Sunday 14 January 2018

The Law of The Tendency For The Rate of Profit To Fall Is Defunct - Part 3 of 5

But, its clear from this that where an economy is dominated by service industry, rather than manufacturing, the whole basis for the Law's operation ceases to exist, because any rise in productivity, whilst reducing the value of commodities, including those that comprise constant capital, and raising the rate of surplus value, and consequently the mass of profit, does not result in any significant increase in the mass of materials processed, and consequent rise in the value of circulating constant capital, because processed materials form only a small portion of the total value production of the economy.

For example, suppose that the capital is a hotel. As a result of a rise in social productivity, the cost of building hotels falls, and the effectiveness of the machines used by hotel staff also increases. The same amount of fixed capital now provides for a larger hotel, capable of servicing a larger number of occupants, and the more effective machinery enables the existing workers to meet the needs of these occupants. Making a similar comparison we might then have:

Original Capital

£100,000 fixed capital

£10,000 Wages

£10,000 Surplus Value

The hotel has 100 rooms, and the value per room is then 120,000/100 = £1,200.

A number of scenarios are possible. Firstly, it might be that the number of rooms doubles to 200, and there is a corresponding rise in the efficiency of machines used by hotel workers so they can service these 200 rooms. In that case, there is no change in the organic composition of capital, or in the rate of surplus value. The only consequence is that the value of a room falls to £600, and the value of each room, now comprises only half the amount of value of fixed capital, wages and profit as previously was the case. The rate of profit is 10/110 = 9.1%.

Secondly, the rise in social productivity causes the value of labour-power to fall, so that wages fall to £8,000, and surplus value rises to £12,000. In that case, the rate of profit rises to 12/108 = 11.11%.

Thirdly, the rise in social productivity reduces the value of the hotel, but causes no change in the productivity of hotel labour, so that we have:-

£50,000 fixed capital

£10,000 wages

£10,000 surplus value

The number of rooms remains 100, and the value per room falls to £700. But, now, the rate of profit rises to 10/60 = 16.66%, as the organic composition of capital falls.
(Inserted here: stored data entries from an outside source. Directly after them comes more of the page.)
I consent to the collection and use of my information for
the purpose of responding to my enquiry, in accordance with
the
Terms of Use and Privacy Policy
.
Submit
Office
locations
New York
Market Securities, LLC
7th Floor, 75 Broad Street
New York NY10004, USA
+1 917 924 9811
Fourthly, as Marx points out in Theories of Surplus Value, Chapter 13, the relation between constant and variable capital is a function of the technical composition of capital, not the value composition. So, if, as above, there is no change in the productivity of hotel labour, and the number of hotel rooms remains 100, the same number of hotel workers will be employed to service those rooms. However, Marx points out, if the value of constant capital falls, that means that each capital has capital released, and this released capital can then be used to expand output.

If the cost of building a 100 room hotel falls from £100,000 to £50,000, £50,000 of capital is released. Suppose, then that £40,000 of this released capital is used to add 80 rooms, and £8,000 is used to employ 9 additional workers to service these rooms. In that case, we would have:-

£90,000 fixed capital

£18,000 wages

£18,000 surplus value.

The mass of profit, thereby rises by 80%. The rate of profit is 18/108 = 16.66%.

Finally, if the rise in social productivity causes the value of labour-power to fall, we might have:-

Fixed capital £90,000

Wages £14,400

Surplus Value £21,600

The rate of profit is then 20.69%.

This same kind of scenario exists for all service industries. A lower cost of fixed capital in media production, means that a given amount of capital can employ more fixed capital, and also a greater mass of labour. A greater mass of labour with the same rate of surplus value, means a greater mass of profit, and no reduction in the rate of profit. Or it may be that more highly skilled complex labour is employed with the same effect. But, any rise in social productivity that reduces the value of labour-power, and so raises the rate of surplus value, not only increases the mass of surplus value, as a result of more labour being employed, but also increases the rate of surplus value, and consequently also the rate of profit. Indeed, as Marx sets out in TOSV Chapter 13, this fall in the value of labour-power, also enables more labour and constant capital to be employed, and that in turn results in an increase in the mass of profit produced.

This same situation exists, for example, in relation to service industries such as the provision of telecommunications, or the provision of other utilities such as water, gas and electricity. In each case, because production does not involve the processing of raw materials, but merely involves the provision of some labour service, the consequence is that there is no proportional rise in the value of circulating constant capital, in total production, and no tendency, therefore, for the rate of profit to fall. Indeed, as the rise in social productivity reduces the value of labour-power and raises the rate of surplus value, so there is a tendency for the rate of profit to rise, and the release of capital means that more labour absolutely is employed, so that the mass of surplus value produced, also rises.